In the post "Particle Spectrum", we took reference at $n=1$, where $h_o=h_1$.  The expressions for $E_{\Delta n}$ and $\lambda_p$ are valid when the final energy state is $n=1$.

Intuitively, $\psi$ has a longer path length at $n_i$, the difference in energy $E_{\Delta h}$ due to a change in $h_n$ as the wave move from $n_i$ to $n_f$ is,

$E_{\Delta h}=h_{f}f_i-h_{i}f_i=\cfrac{c}{\lambda_i}(h_{f}-h_{i})=\cfrac{c}{2\pi a_{\psi\,i}}(h_{f}-h_{i})$

$E_{\Delta h}=\cfrac{1}{a_{\psi\,i}}mc^2(a_{\psi\,f}-a_{\psi\,i})$

$E_{\Delta h}=mc^2(\cfrac{a_{\psi\,f}}{a_{\psi\,i}}-1)$

$E_{\Delta h}=mc^2\left(e^{ -\cfrac { Aa_{\psi\,f}+C }{ n^{ 2 }_f }+\cfrac { Aa_{\psi\,i}+C }{ n^{ 2 }_i }  }-1 \right)$

Which is the same expression as (1).  Both derivations are equivalent.

$\psi$ of a particle is excited to $n_i$ energy state, $a_\psi=a_{\psi\,i}$.  On its return to a lower $n_f$ energy state, $a_\psi=a_{\psi\,f}$ where $a_{\psi\,f}\lt a_{\psi\,i}$, it loses energy in the form of a photon.

This is consistent with the observation of spectra lines, but this particle is not orbiting around any nucleus.

To be excited is then $a_{\psi\,i}\rightarrow a_{\psi\,f}$ where $a_{\psi\,f}\gt a_{\psi\,i}$; to have a higher $a_\psi$.
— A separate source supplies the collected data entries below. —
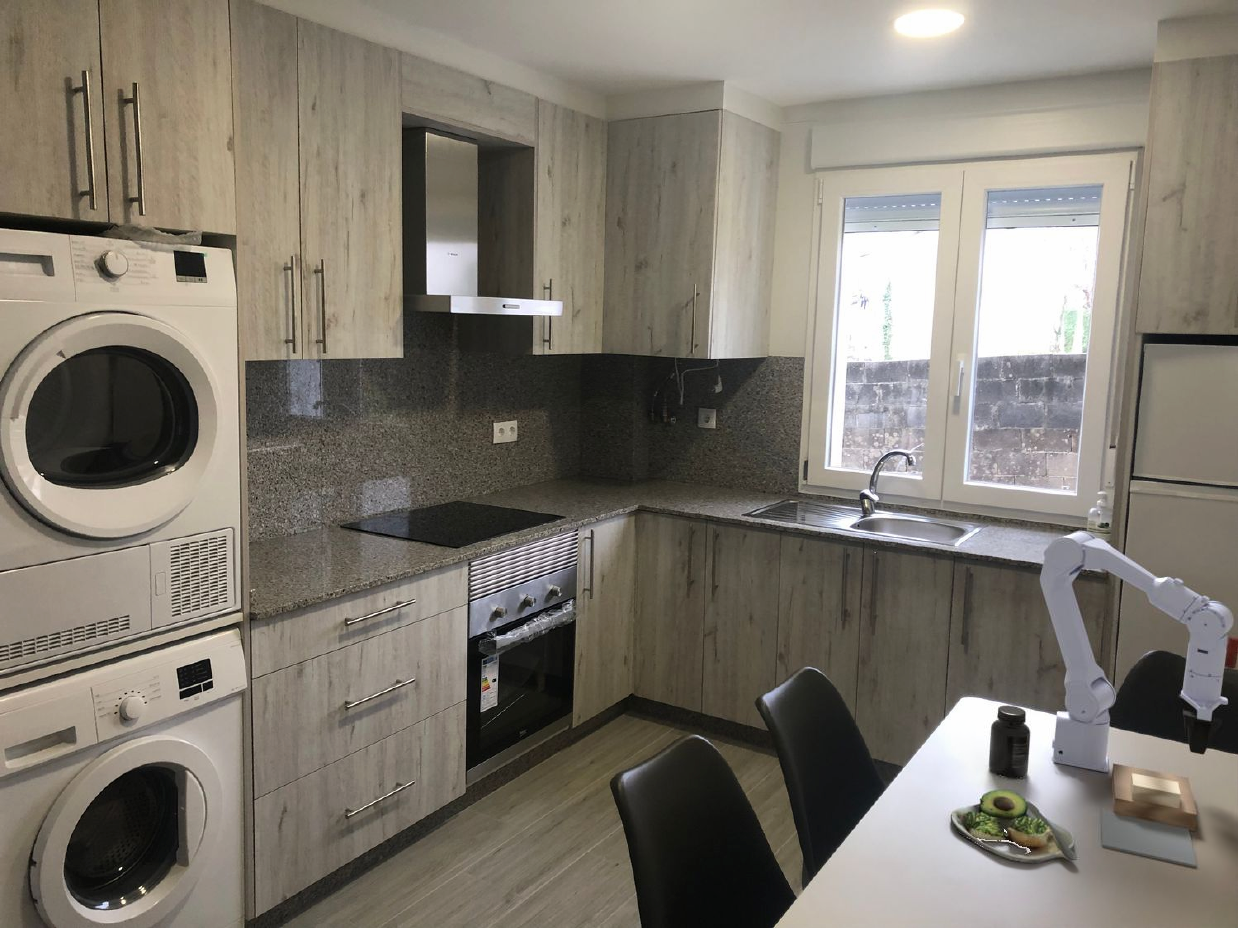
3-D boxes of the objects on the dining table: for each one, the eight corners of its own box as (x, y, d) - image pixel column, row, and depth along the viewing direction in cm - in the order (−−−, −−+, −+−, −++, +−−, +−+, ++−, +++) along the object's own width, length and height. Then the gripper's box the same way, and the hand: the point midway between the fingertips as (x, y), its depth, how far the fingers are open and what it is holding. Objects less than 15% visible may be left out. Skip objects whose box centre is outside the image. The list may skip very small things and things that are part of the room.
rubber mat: (1102, 846, 153) (1102, 844, 153) (1100, 812, 164) (1101, 810, 164) (1196, 867, 147) (1196, 865, 147) (1188, 830, 158) (1188, 828, 158)
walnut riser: (1113, 814, 163) (1115, 797, 163) (1111, 778, 177) (1113, 763, 176) (1195, 831, 158) (1197, 814, 158) (1186, 793, 172) (1188, 777, 171)
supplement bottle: (1026, 766, 181) (1031, 706, 179) (1028, 782, 174) (1034, 719, 173) (987, 760, 183) (992, 700, 181) (988, 775, 177) (993, 713, 175)
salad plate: (1111, 858, 150) (1113, 831, 149) (1028, 883, 143) (1030, 854, 142) (1013, 802, 167) (1015, 777, 167) (935, 822, 160) (937, 796, 159)
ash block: (1131, 798, 163) (1133, 784, 162) (1130, 786, 167) (1131, 773, 167) (1179, 808, 160) (1180, 794, 159) (1176, 795, 164) (1178, 781, 164)
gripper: (1236, 689, 160) (1226, 765, 162) (1225, 662, 173) (1216, 733, 175) (1187, 681, 163) (1178, 756, 165) (1180, 655, 176) (1171, 725, 178)
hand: (1194, 744), depth 170 cm, fingers open, 7 cm apart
Note: $E_{\Delta h}$ and $E_{\Delta n}$ are not the difference in energy as the particle move from $n_i$ to $n_f$ energy state.  But are energy changes as a result of $h_n$ changes between energy states.

In all cases, for,

$n_i\gt n_f$,    $f_i\gt f_f$

which is consistent with the post "Discreetly, Discrete λ And Discrete Frequency, f", unless the frequency profile is folded upwards.